▶ **Excerpt to read**:
Brochure: ESPCP.TM., Centrilift, A Baker Hughes Co., Claremore OK.
Brochure: Rotalift.TM., Highland Corp, Odessa, TX.
Brochures:(1) Automatic Top Seal and (2) Processing-cavity pumps;
National-Oilwell, Houston, TX.
|
Primary Examiner: Thorpe; Timothy
Assistant Examiner: Korytnyk; Peter G.
Attorney, Agent or Firm: Faulconer; Drude
Claims
What is claimed is:
1. A method for lifting fluids from a subterranean formation to the surface
through a wellbore which penetrates said formation, said method
comprising:
lowering a string of tubing down said wellbore to a point substantially
adjacent said formation, said tubing having an electrical motor secured to
the lower end thereof and a pump unit therein which is releasably
connected to said motor; and
retrieving said pump unit to the surface through said tubing when said pump
unit needs servicing or replacing without removing said tubing.
2. The method of claim 1 including:
lowering a pump unit down through said tubing and reconnecting said pump
unit to said motor.
3. A pumping system for lifting formation fluids from a production zone in
a wellbore, said system comprising:
a production tubing string adapted to extend from said production zone to
the surface;
an electric motor fixed to the bottom of said tubing;
an electrical cable connected to said motor and extending along the outside
of said production tubing; and
a pump unit releasably positioned within said tubing and releasably
connected to said motor whereby said motor can drive said pump when
connected, said pump unit being retrievable and installable through said
tubing without removing said production tubing string, said motor, and
said electrical cable from said wellbore.
4. The pumping unit of claim 3 wherein said pump unit comprises a
progressive cavity pump.
5. The pumping unit of claim 3 wherein said pump unit comprises a
centrifugal pump.
6. The pumping unit of claim 3 wherein said pump unit includes:
means for attaching a wireline to said pump unit for retrieving said pump
unit through said tubing.
7. The pumping unit of claim 3 including:
a gear box connecting said motor to said pump unit.
8. The pumping unit of claim 3 wherein said pump unit includes:
means for forming a seal between the outer surface of said pump unit and
the inner surface of said production tubing.
9. The pumping unit of claim 8 wherein said means for sealing comprises:
a landing nipple in said tubing string having a polished seat thereon; and
wherein said pump unit has a polished surface adapted to seat onto said
polished seat to thereby form a seal between said motor and said landing
nipple.
10. The pumping unit of claim 9 wherein said pump unit comprises:
a housing having an outside diameter smaller than the inside diameter of
said production tubing; and wherein
said polished surface is at the front end of said housing.
11. The pumping unit of claim 10 including:
means to releasably latch said pump unit within said production tubing
adjacent said production zone.
12. The pumping unit of claim 11 wherein said releasable latch means
comprises:
a collar secured within said production tubing, said collar having at least
one slot therein open at its top;
at least one spline mounted on said housing adapted to be received in said
at least one slot in said collar.

▶ **Raw data**:
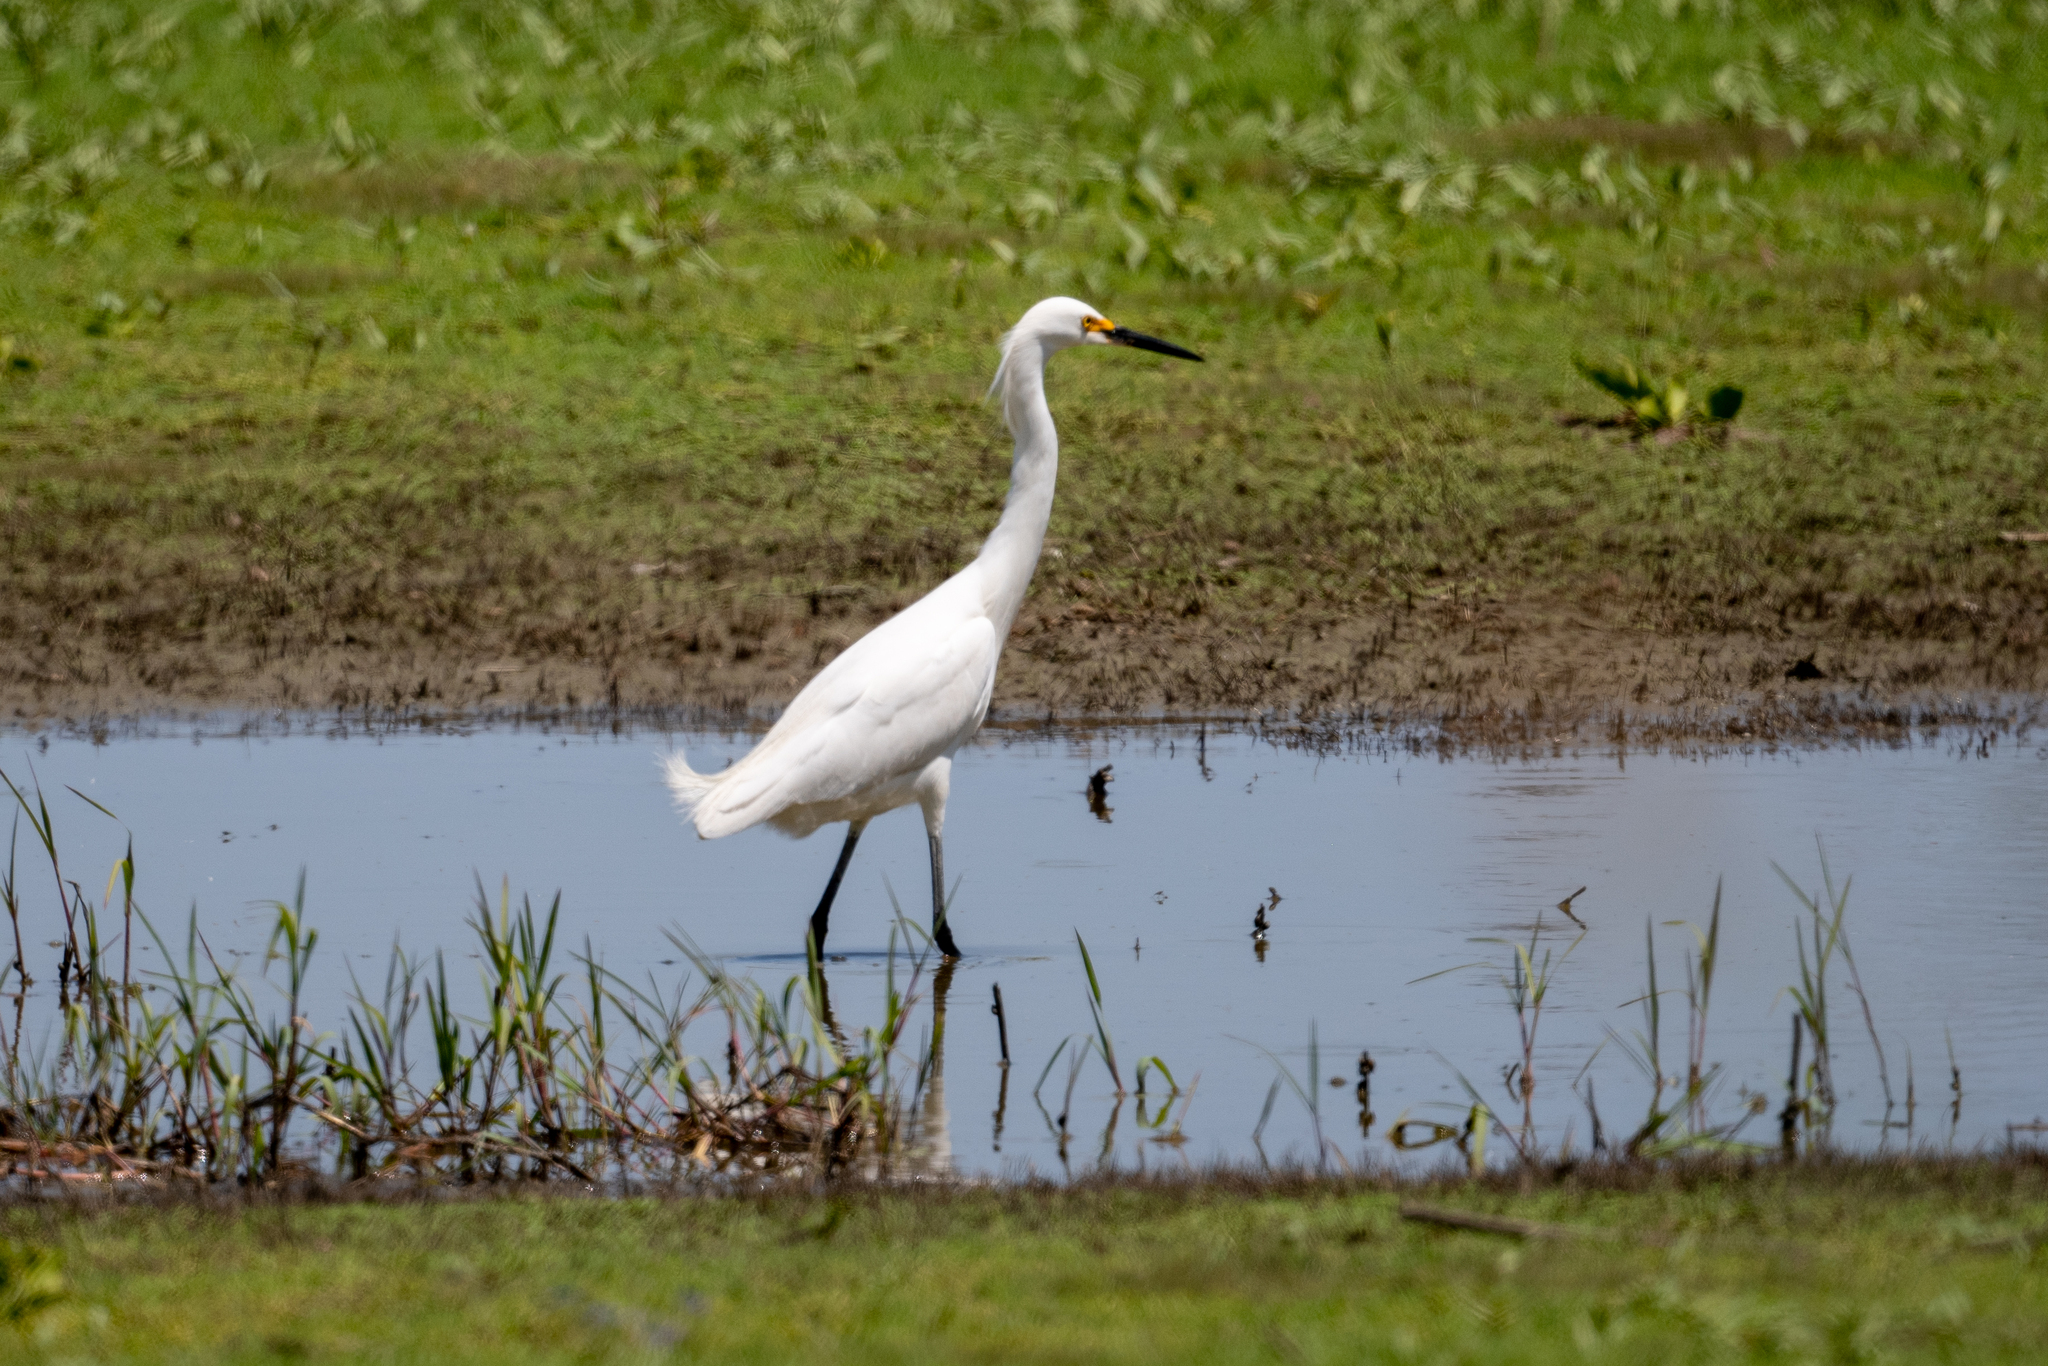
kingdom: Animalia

▶ **Required tasks**:
- 1) In the patent claims for the pumping system, what purpose does the polished surface on the pump unit serve? Answer in one to three sentences.
- 2) According to the patent claims for the pumping system, where does the electrical cable run?
- 3) Continue the patent claims for the pumping system, starting after the last claim shown.

▶ **The replies**:
- 1) The polished surface on the pump unit is meant to seat onto the polished seat of the landing nipple in the tubing string. This forms a seal between the motor and the landing nipple.

- 2) It runs along the outside of the production tubing.

- 3)
13. The pumping unit of claim 8 wherein said pump unit comprises:
a housing having an outside diameter smaller than the inside diameter of
said production tubing; and wherein said means for forming a seal
comprises:
an expandable packer mounted on said housing.
Description
DESCRIPTION
1. Technical Field
The present invention relates to a method and system for lifting fluids
through a well and in one of its aspects relates to a method and pumping
system wherein a downhole, electrically-driven pump can be installed and
retrieved through the production tubing without removing the tubing and
associated electrical cable.
2. Background Art
It has long been known to use submersible, electrical-driven, downhole
pumping systems in a well to lift subterranean formation fluids to the
surface. Typically, these systems include a submersible electric motor; a
"protection" section; and a pump unit, all connected together with the
motor at the bottom. The entire assembly is suspended in the wellbore on a
string of production tubing through which the fluids are pumped to the
surface. Electricity is transmitted from the surface to the downhole
electric motor through a three-conductor armored cable which, in turn, is
clamped at spaced intervals along the outside of the production tubing.
In earlier systems, the pump unit, itself, was usually comprised of a
multistage, centrifugal pump having a plurality of propellers arranged in
series. For a good description of such a pump system, see PETROLEUM
PRODUCTION ENGINEERING, Oil Field Exploitation, L. C. Uren, 3rd Ed.,
McGraw-Hill Book Co., 1953, pps.390-391. Centrifugal pumps, while
efficient in lifting substantially light and clean fluids (e.g. oil an
water), they become relatively ineffective when lifting more viscous and
dirty fluids (e.g. heavy oil laden with sand).
Recently, progressive cavity (PC) pumps have been developed which when
coupled with conventional downhole submersible, electric motors
substantially improve the ability of the pumping system in lifting heavy
viscous, sandy fluids. In these systems, a flexible shaft or wobble joint
assembly is interposed between the motor and the PC pump unit which
converts the concentric rotation of the electric motor into the eccentric
motion required by the rotor in the PC pump. An example of a known pump
system of this type is the Electric Submersible Progressive Cavity Pump
("ESPCP".TM.); available from Centrilift, A Baker Hughes Co., Claremore,
Okla.
Although, this type PC pumping system improves the efficiency in lifting
dirty oil and the like, the average time between start-up and failure can
still be unacceptably short due to the extreme wear on the pump, itself.
Since these prior art pumping system are installed as an integral unit of
and is suspended from the production tubing, the entire string of tubing
and associated electrical cable as well as the entire pumping system have
to be pulled from the well in order to repair or replace a worn or damaged
pump. This is true even though most of the components of the pumping
system, i.e. the downhole motor, gear box, and protector of the pumping
system, are usually okay and do not need maintenance each time the pump
unit fails.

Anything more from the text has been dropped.